At least one group of folks aren't too happy with what that bill suggests.
West Virginia teachers union leaders have blasted it, and some have even gone on record calling it "probably the ugliest bill in 30 years".
Their biggest complaint is that it doesn't listen to any suggestions that came out of that audit.
In the 179-page bill, Tomblin asks for a change in the way the state sets public school calendars and he also wants to require pre-kindergarten classes across the Mountain State.
Officials with the teacher's union told 5 News on Wednesday that it does nothing to address the biggest problem cited by the audit, which claimed the education system is top heavy and has too many administrators.
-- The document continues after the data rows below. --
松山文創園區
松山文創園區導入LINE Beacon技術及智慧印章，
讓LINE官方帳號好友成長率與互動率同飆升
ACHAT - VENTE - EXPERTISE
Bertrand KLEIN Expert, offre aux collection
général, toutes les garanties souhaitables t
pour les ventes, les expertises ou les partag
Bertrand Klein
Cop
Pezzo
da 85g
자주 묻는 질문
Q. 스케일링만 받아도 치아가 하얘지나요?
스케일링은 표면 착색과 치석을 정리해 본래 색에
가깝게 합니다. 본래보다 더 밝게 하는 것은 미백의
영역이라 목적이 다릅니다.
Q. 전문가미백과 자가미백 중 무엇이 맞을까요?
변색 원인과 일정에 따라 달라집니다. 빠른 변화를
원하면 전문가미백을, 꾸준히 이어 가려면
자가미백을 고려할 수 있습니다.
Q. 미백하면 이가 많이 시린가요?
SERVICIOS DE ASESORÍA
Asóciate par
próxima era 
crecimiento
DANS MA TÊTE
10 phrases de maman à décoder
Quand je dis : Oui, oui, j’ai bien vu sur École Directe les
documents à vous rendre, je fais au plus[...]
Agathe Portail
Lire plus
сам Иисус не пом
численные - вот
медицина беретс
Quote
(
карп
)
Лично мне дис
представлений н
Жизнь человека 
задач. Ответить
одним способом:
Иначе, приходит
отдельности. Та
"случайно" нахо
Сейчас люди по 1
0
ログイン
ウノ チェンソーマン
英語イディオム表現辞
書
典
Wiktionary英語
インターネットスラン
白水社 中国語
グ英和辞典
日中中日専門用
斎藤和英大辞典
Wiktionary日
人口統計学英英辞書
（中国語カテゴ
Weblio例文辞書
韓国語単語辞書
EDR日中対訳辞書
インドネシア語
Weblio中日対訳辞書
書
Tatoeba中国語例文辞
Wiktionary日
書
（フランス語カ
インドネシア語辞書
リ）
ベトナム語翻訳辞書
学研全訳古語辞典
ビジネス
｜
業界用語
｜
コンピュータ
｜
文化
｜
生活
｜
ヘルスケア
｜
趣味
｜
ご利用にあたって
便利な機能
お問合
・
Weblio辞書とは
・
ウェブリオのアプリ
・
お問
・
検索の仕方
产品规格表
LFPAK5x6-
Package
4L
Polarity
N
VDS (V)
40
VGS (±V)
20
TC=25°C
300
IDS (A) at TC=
Instead, they claim the bill comes with a lot of changes that aren't good for teachers.
Sam Brunett, the president of the American Federation of Teachers in Monongalia County, said it also takes away the role seniority plays in the hiring process for teachers. He also said he's upset because the bill asks for teachers to work beyond their 43-week contract period.
Brunett mentioned if this bill goes through our state is going to have a tough time finding quality teachers who will want to work here.
"West Virginia is already ranked 49th in the nation in pay (for teachers)," Brunett said. "They're looking at pay cuts with this proposed bill by not paying for holidays."
Brunett also said the bill also calls for a cut in the amount of planning time teachers get, which is another thing he said teachers value. He also said it opens the way for Teach For America to come the Mountain State.
Teach for America allows folks with any type of degree to teach for one year in a school.